Empty seats aside, it was refreshing to see the young musicians, who met at the Lucerne Festival Academy in 2004, champion Nancarrow in inventive arrangements of his studies for player piano (written by American ensemble member and trombonist Patrick Crossland). The most effective was Study Nr.7, scored for strings, trombone, trumpet, clarinet, marimba and piano, capturing the frenzied quality and rich polyrhythmic patterns of the original work while assigning much of the jazziness to bass and cello. The brief Study Nr.14 was played in a quartet of bass, cello, viola and violin—almost drawing too much attention to fragmented nature of Nancarrow’s melodies in this slower piece. The tango- and flamenco-inspired rhythms of Study Nr.6, scored for brass, percussion, and strings, were more dance-like and less biting than in the original conception for player piano (which can be heard here).

Nancarrow of course also wrote for humans sometimes, and the program featured two of his three Canons for Ursula (dedicated to the pianist Ursula Oppens). These are not canons in the traditional sense, rather an interplay of the same melody at different speeds. The works include rapid, mechanized patterns that lend live performances a somewhat creepy quality, yet Nancarrow also gives us glimpses into his rebellious personality, such as the mad walking bass in Canon A, or the playful sweep of the hand across the keyboard in Canon B. Artur Avanesov gave a tight, focused performance.

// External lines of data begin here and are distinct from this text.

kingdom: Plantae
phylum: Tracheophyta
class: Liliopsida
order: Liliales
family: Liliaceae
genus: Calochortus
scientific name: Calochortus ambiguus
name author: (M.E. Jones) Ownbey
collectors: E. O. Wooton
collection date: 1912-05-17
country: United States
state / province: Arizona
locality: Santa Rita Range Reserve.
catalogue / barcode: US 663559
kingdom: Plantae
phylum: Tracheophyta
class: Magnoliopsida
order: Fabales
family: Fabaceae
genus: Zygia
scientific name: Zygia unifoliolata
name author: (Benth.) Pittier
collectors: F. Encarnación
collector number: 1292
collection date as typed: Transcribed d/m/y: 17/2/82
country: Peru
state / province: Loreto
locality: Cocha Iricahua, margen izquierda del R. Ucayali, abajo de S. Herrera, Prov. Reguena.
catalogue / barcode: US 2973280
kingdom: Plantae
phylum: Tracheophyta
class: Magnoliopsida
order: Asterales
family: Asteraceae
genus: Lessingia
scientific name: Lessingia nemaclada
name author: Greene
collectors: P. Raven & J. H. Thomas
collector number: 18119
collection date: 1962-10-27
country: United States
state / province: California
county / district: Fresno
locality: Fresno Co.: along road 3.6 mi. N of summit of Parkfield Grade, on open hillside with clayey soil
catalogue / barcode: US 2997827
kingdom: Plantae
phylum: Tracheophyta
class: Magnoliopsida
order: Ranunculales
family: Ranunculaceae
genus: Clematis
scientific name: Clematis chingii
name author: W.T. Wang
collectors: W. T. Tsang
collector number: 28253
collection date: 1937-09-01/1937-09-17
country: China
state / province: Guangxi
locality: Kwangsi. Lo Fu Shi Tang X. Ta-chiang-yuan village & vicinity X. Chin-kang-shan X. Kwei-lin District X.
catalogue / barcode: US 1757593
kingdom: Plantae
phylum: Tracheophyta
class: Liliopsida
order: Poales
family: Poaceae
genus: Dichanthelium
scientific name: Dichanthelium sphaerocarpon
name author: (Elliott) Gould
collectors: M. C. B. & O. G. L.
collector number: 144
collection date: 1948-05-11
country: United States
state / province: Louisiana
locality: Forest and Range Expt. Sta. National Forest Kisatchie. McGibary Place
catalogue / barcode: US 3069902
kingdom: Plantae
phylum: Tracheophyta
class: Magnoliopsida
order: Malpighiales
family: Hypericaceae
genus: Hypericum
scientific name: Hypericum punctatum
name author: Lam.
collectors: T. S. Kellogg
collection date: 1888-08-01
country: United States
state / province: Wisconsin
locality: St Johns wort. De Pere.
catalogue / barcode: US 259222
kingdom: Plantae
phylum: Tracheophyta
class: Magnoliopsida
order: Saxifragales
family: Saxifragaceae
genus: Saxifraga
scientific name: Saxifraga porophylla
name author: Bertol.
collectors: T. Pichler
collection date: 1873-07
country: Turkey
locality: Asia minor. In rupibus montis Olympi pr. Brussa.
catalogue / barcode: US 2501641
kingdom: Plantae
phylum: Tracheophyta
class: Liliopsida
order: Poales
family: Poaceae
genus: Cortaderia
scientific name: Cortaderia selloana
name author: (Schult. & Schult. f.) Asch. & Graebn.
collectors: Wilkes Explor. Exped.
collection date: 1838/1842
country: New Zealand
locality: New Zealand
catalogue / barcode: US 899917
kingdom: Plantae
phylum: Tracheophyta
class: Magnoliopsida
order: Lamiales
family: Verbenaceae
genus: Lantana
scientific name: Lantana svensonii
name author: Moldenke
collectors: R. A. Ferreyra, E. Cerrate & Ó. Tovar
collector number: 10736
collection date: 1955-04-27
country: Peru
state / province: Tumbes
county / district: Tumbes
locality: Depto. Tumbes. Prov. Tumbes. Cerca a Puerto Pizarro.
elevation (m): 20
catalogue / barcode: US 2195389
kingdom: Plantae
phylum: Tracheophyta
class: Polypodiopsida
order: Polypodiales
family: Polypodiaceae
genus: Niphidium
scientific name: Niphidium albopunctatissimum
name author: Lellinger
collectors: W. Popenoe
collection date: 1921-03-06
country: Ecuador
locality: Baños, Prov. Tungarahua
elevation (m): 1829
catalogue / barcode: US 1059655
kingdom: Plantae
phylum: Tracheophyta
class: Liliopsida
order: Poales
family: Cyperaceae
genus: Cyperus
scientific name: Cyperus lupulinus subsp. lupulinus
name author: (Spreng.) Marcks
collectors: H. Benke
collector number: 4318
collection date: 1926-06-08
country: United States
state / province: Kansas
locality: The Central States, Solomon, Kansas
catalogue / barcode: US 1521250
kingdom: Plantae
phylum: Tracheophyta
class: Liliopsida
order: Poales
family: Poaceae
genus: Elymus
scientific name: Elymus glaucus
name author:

Much as Nancarrow fled the U.S. for Mexico to pursue an independent set of ideals, the Canadian Vivier had an uprooted, nomadic lifestyle that some trace back to the fact that he was adopted at age three. Pulau Dewata (‘Island of the Gods’), performed in Laboratorium’s own arrangement for oboe, trumpet, trombone, marimba, violin, violin, cello and two melodicas, is an homage to the composer’s séjour in Bali, with Reichian-like textures that were inspired by Vivier’s time with a Gamelan orchestra.

The program opened with his theatrical chamber work Greeting Music, in which the players walk on-and offstage “like zombies,” according to Vivier’s instructions. Grief and alienation lurk beneath deceptively simple thirds and octaves, with grating textures such as a scrubbing cello and scraping against a gong. When the cellist (Markus Hohti) laughs mockingly, the listener is infected with a sense of malaise. The ensemble also performed the ceremonial yet ghostly Et je reverrai cette ville étrange, which explores the feelings of returning to a well-known place after having not been there for a long stretch of time. Vivier opens and closes the piece with a meditative melody; in the inner movements, suspended textures of imperceptible strings, piano, celeste and covered trumpet yield to ethereal pentatonic.

Although Vivier forged his own path in a journey of self-discovery through the Eastern world, only to end up tragically murdered in a Paris apartment, it is hard to place his music in the same category as Nancarrow. Whether or not one is drawn to the stubborn persistence with which the player piano prince dedicated himself to what is now an obsolete instrument, few composers have shown the same degree of defiance toward surrounding trends and developed such an unmistakably individual yet highly complex language. Perhaps it was this led Ligeti to declare Nancarrow the “most important living composer” in 1980.